Data records:
== == ==
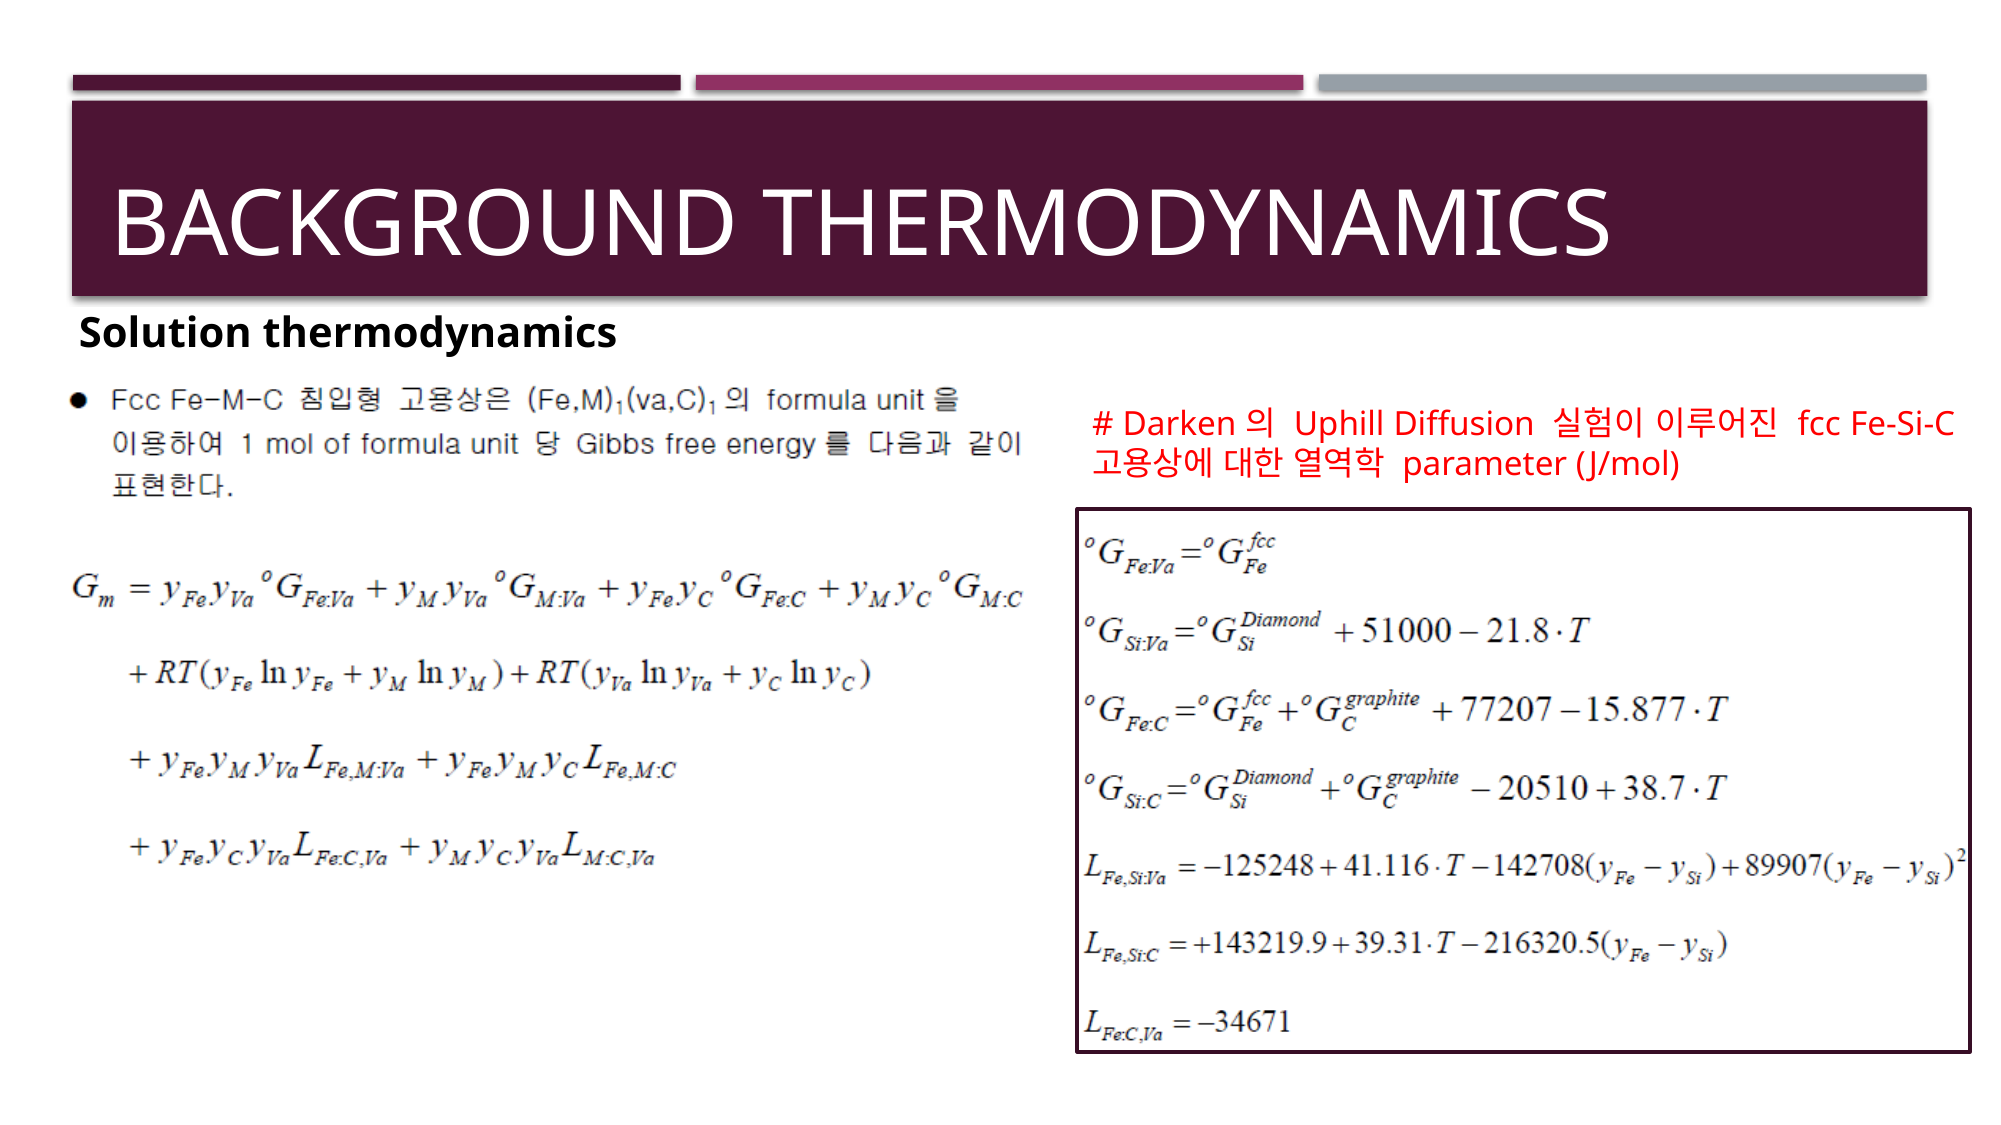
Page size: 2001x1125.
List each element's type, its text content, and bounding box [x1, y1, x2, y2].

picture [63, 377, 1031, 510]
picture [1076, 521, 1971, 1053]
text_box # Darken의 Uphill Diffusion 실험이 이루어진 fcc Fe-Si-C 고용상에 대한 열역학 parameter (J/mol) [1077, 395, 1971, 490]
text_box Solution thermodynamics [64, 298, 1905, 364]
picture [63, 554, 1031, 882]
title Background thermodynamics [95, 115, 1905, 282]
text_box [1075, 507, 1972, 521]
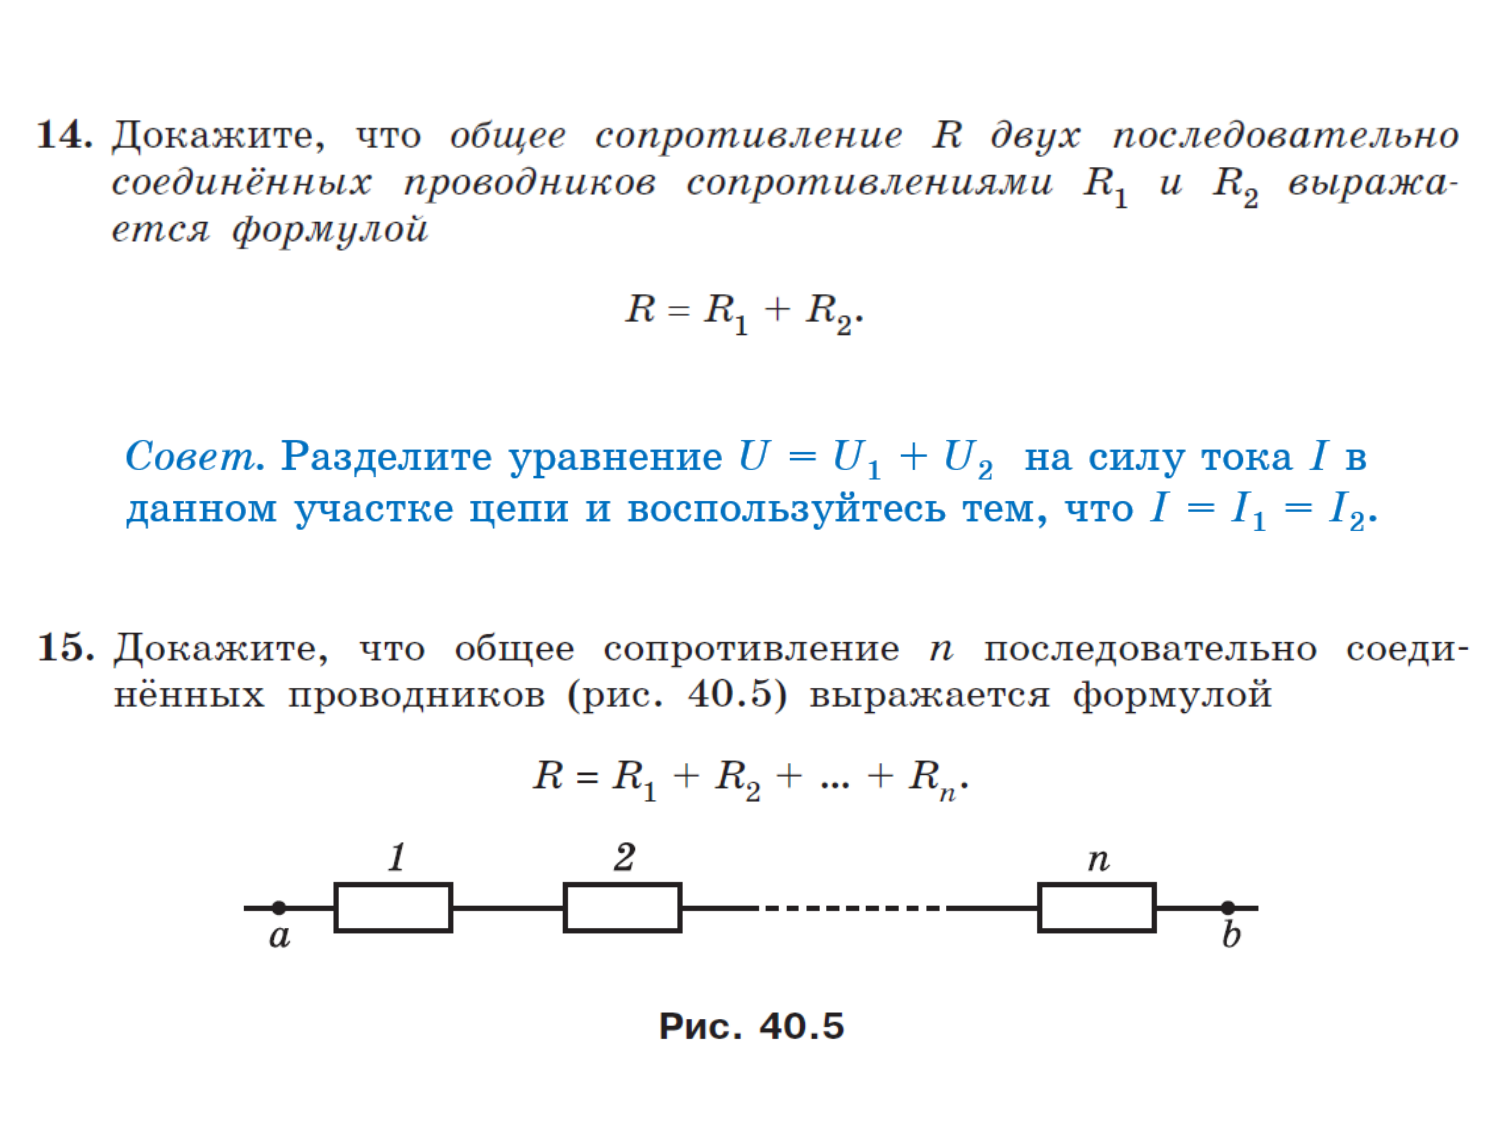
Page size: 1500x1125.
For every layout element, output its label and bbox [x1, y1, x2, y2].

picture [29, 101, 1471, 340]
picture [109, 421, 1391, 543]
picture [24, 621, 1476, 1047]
== == ==
Only the lines from the line with "List each element's" through the end of the entries above, copied exactly and with both ends included, belong in the response; the pictures do not.

List each element's type, its text content, and bounding box [x1, y1, x2, y2].

picture [63, 377, 1031, 510]
picture [1076, 521, 1971, 1053]
text_box # Darken의 Uphill Diffusion 실험이 이루어진 fcc Fe-Si-C 고용상에 대한 열역학 parameter (J/mol) [1077, 395, 1971, 490]
text_box Solution thermodynamics [64, 298, 1905, 364]
picture [63, 554, 1031, 882]
title Background thermodynamics [95, 115, 1905, 282]
text_box [1075, 507, 1972, 521]
Page size: 1500x1125.
For every layout element, output its label and bbox [x1, y1, x2, y2].

picture [29, 101, 1471, 340]
picture [109, 421, 1391, 543]
picture [24, 621, 1476, 1047]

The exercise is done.